* **AIM OF THE EXERCISE**: I'd like the full listing transcribed exactly, with no images included.

DATASET EXCERPTS Block Start

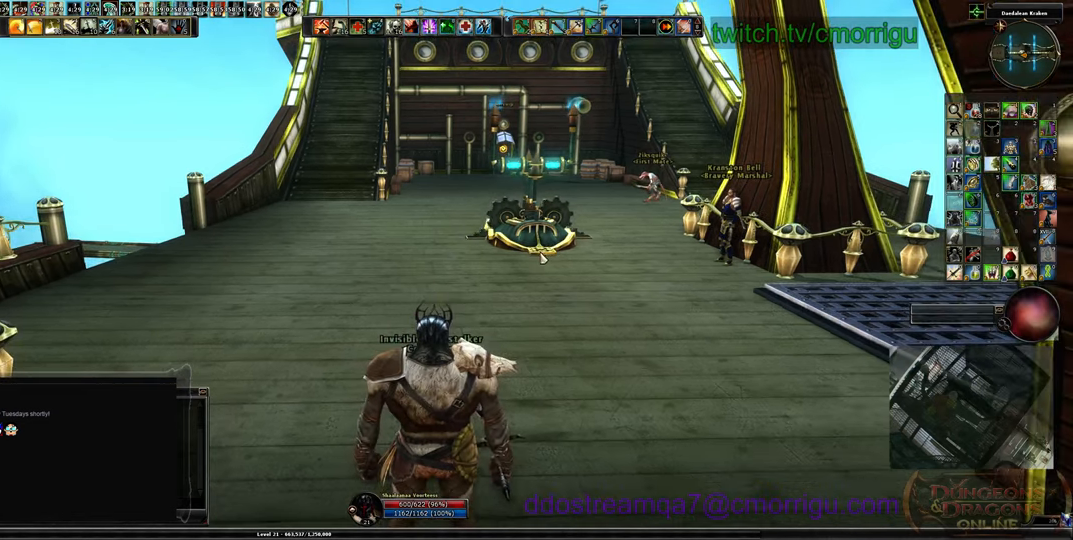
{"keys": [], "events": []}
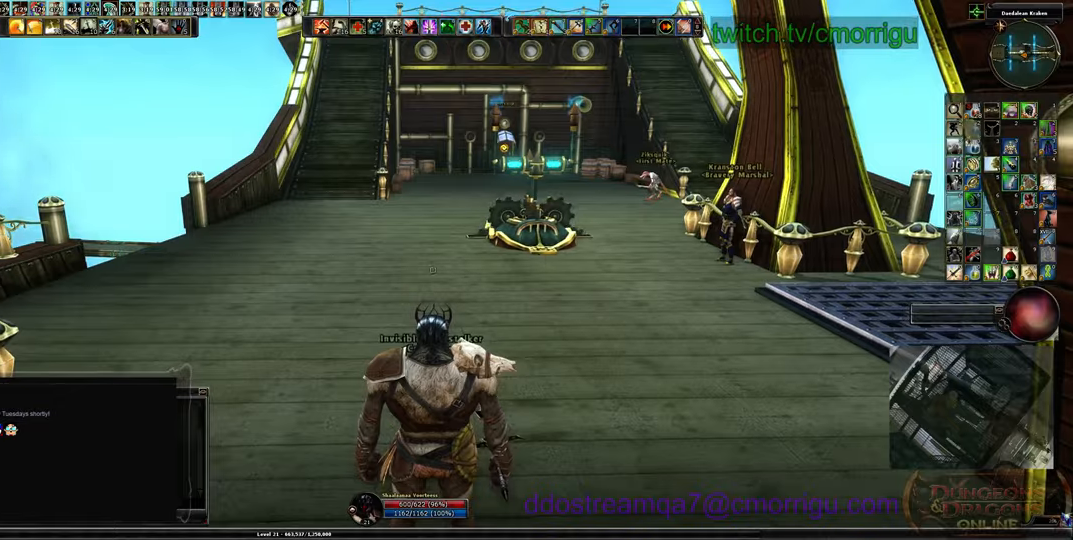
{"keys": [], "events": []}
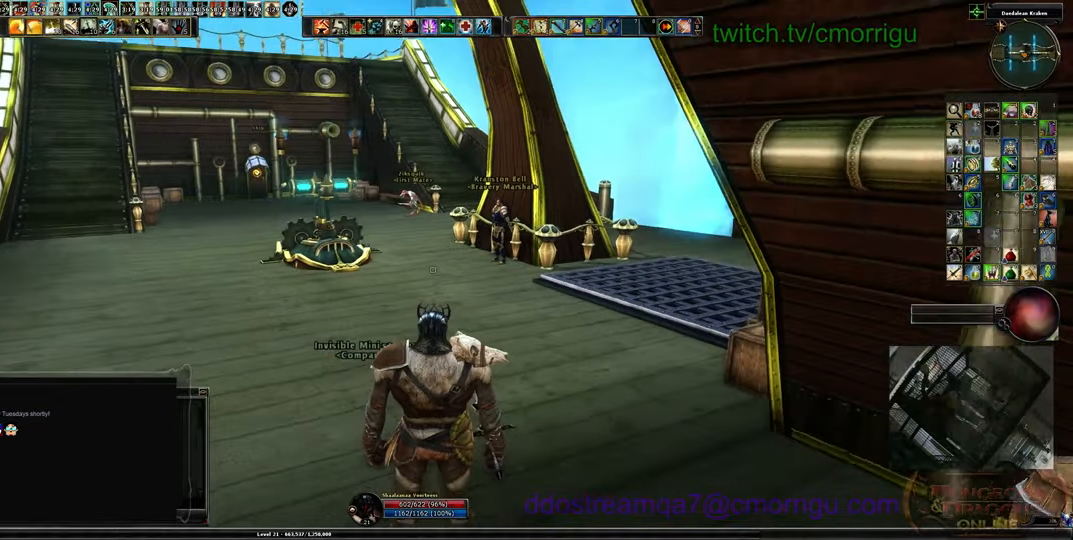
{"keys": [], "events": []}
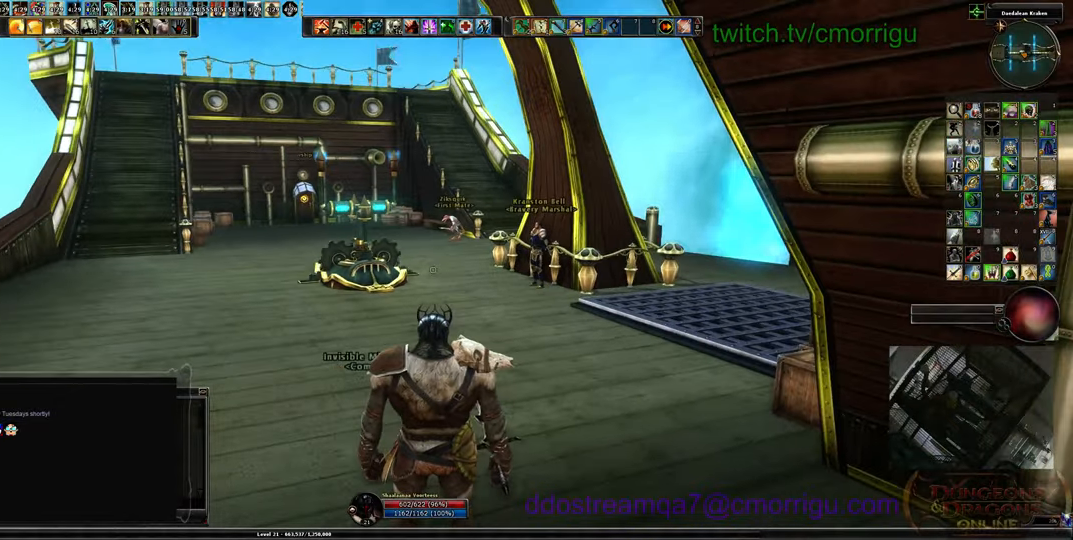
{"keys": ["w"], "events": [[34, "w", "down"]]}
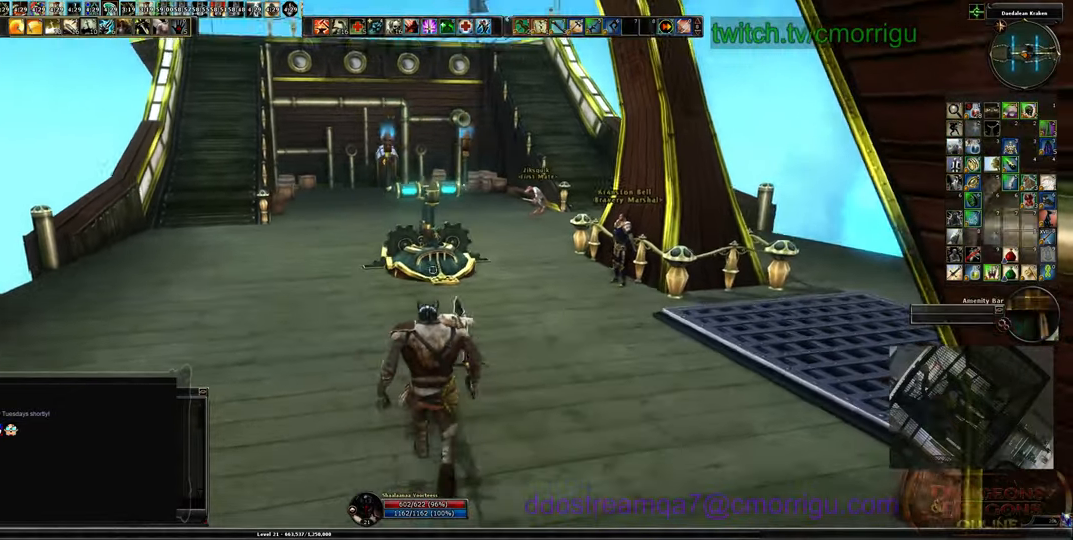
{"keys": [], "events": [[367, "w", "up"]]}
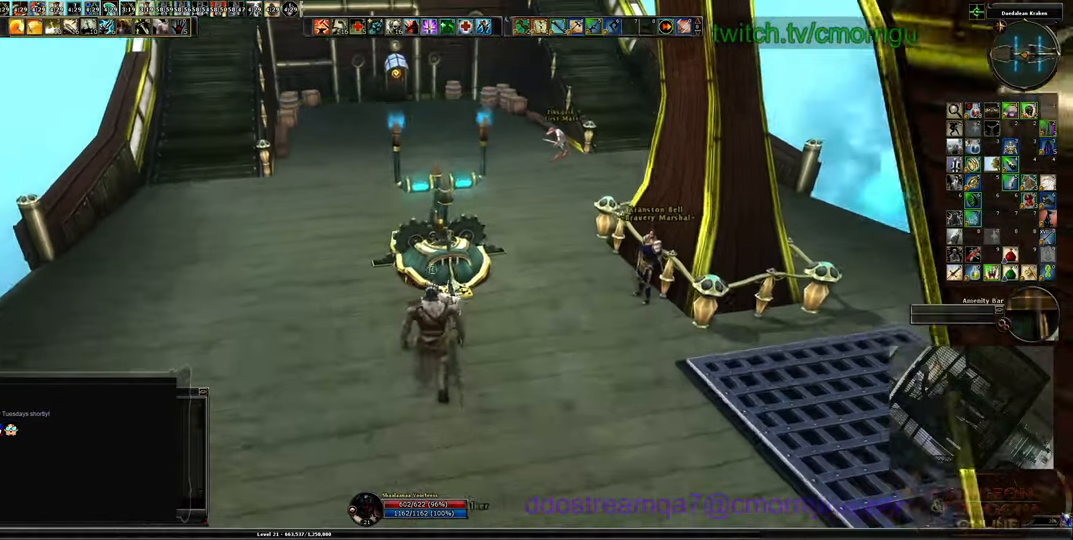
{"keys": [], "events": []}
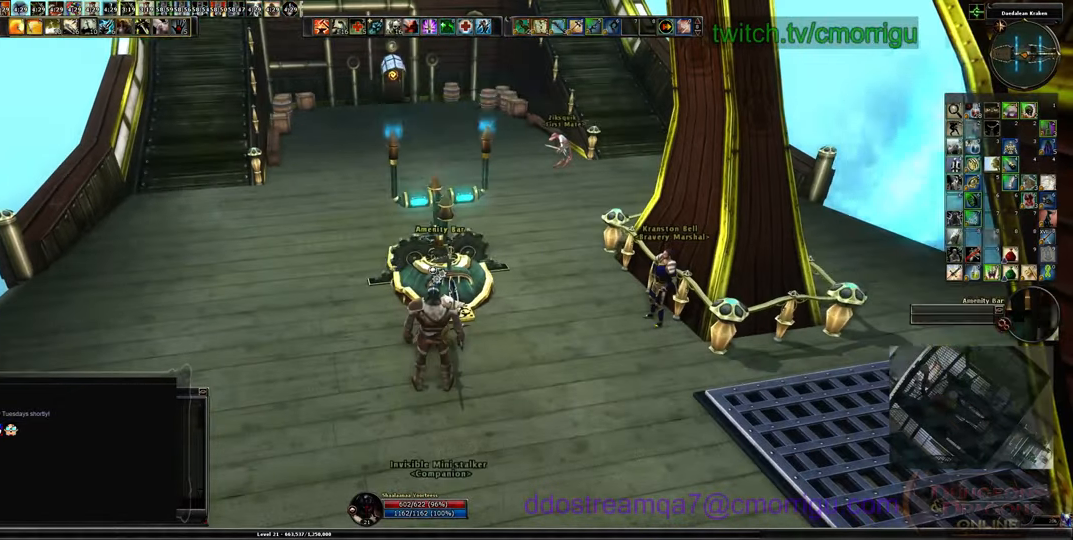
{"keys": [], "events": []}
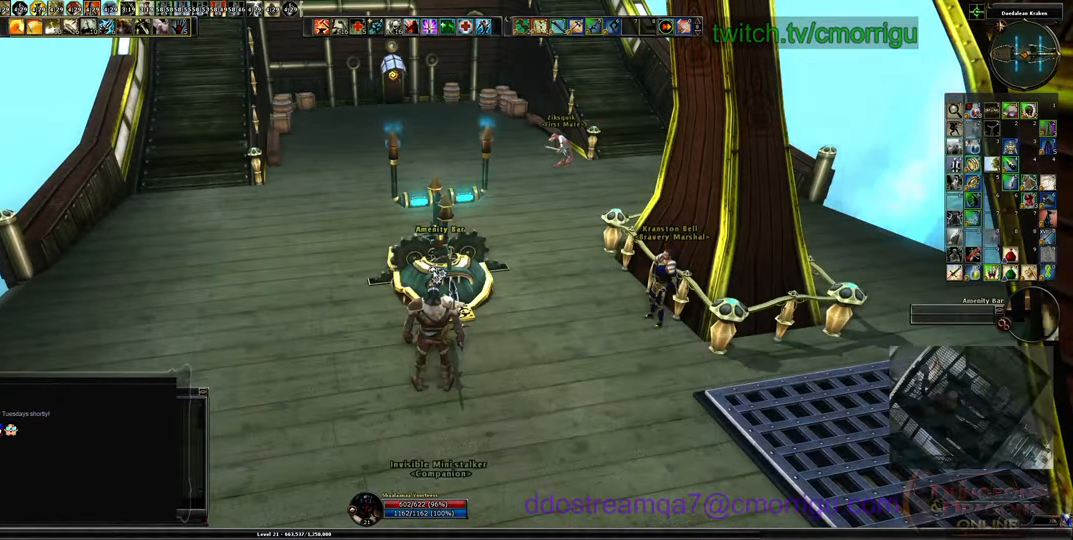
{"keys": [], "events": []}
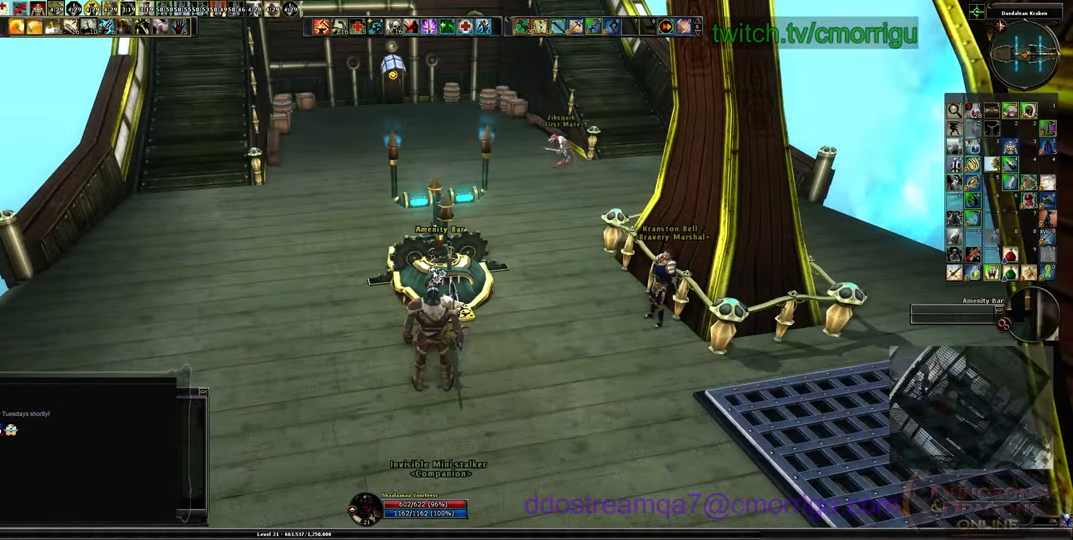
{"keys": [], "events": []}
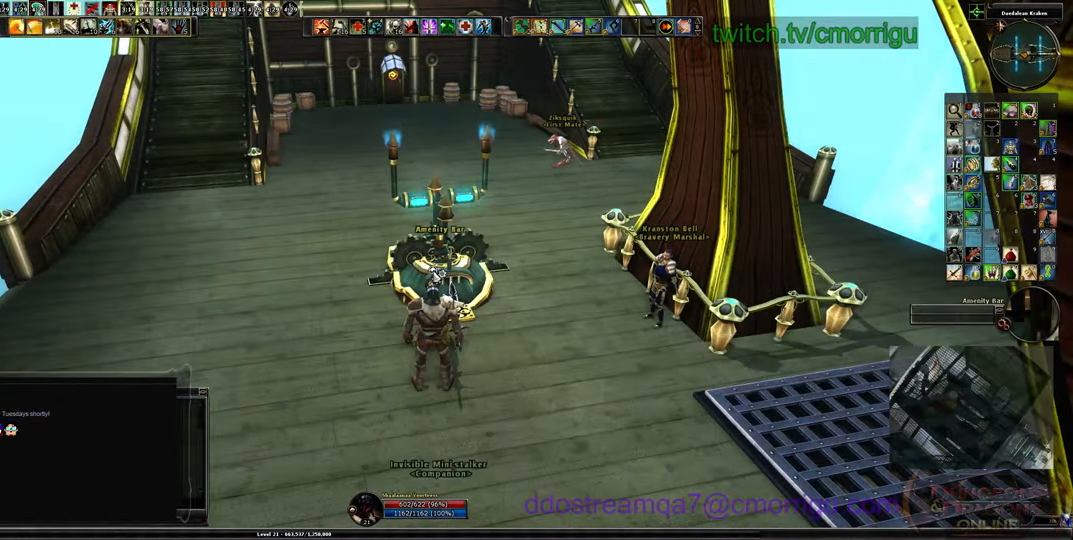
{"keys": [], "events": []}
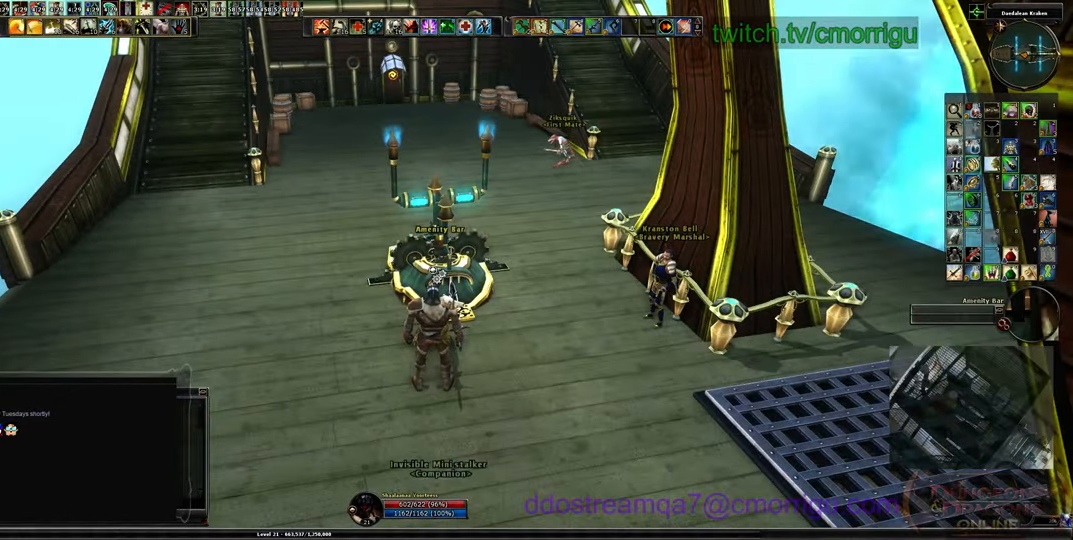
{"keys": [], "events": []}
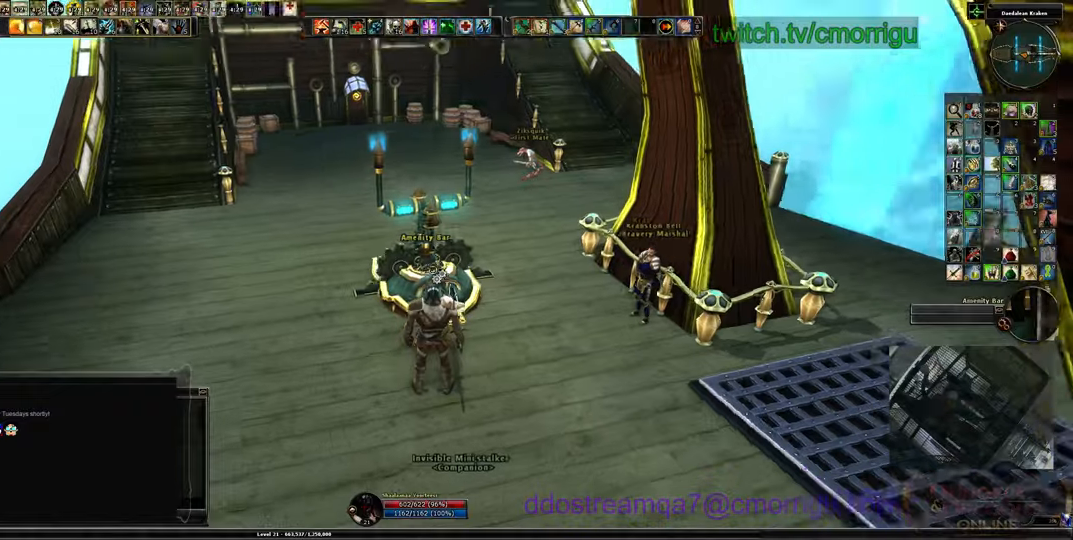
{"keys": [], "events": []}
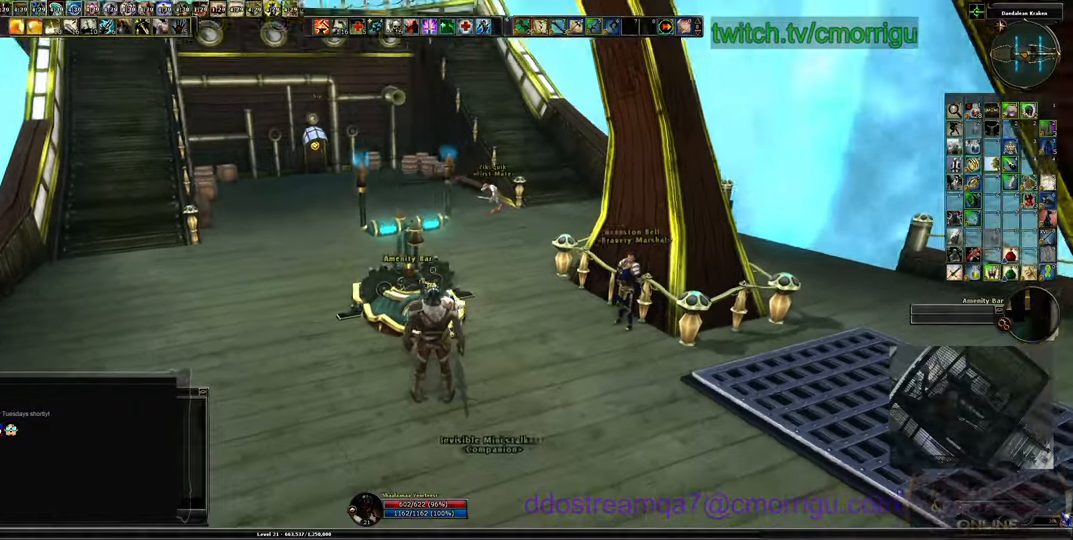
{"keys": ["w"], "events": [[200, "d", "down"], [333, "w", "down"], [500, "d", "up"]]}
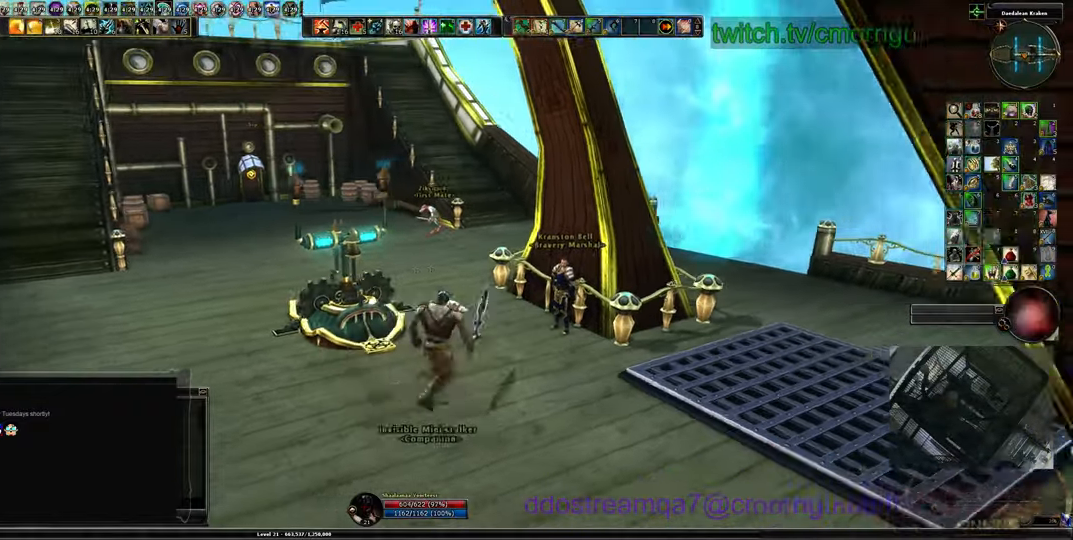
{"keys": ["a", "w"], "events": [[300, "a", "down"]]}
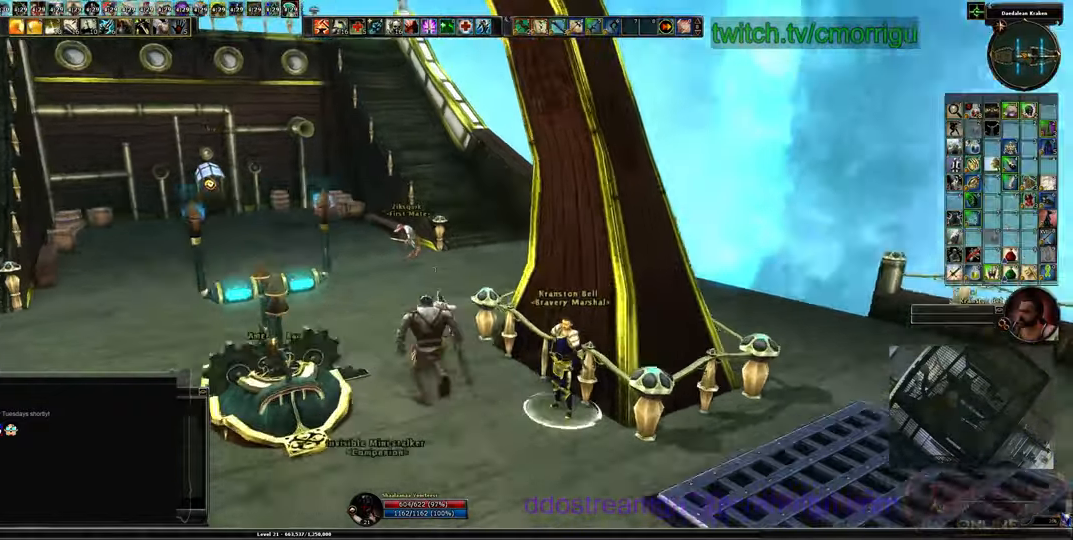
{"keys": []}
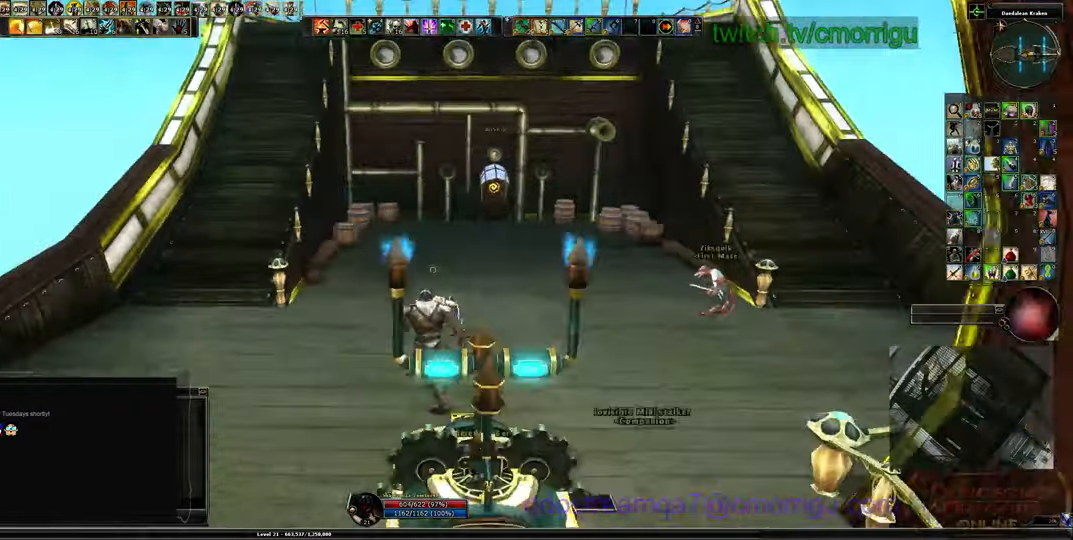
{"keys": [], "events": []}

DATASET EXCERPTS Block End

* **ANSWER**:
{"keys": [], "events": []}
{"keys": [], "events": []}
{"keys": [], "events": []}
{"keys": ["w"], "events": [[34, "w", "down"]]}
{"keys": [], "events": [[367, "w", "up"]]}
{"keys": [], "events": []}
{"keys": [], "events": []}
{"keys": [], "events": []}
{"keys": [], "events": []}
{"keys": [], "events": []}
{"keys": [], "events": []}
{"keys": [], "events": []}
{"keys": ["w"], "events": [[200, "d", "down"], [333, "w", "down"], [500, "d", "up"]]}
{"keys": ["a", "w"], "events": [[300, "a", "down"]]}
{"keys": []}
{"keys": [], "events": []}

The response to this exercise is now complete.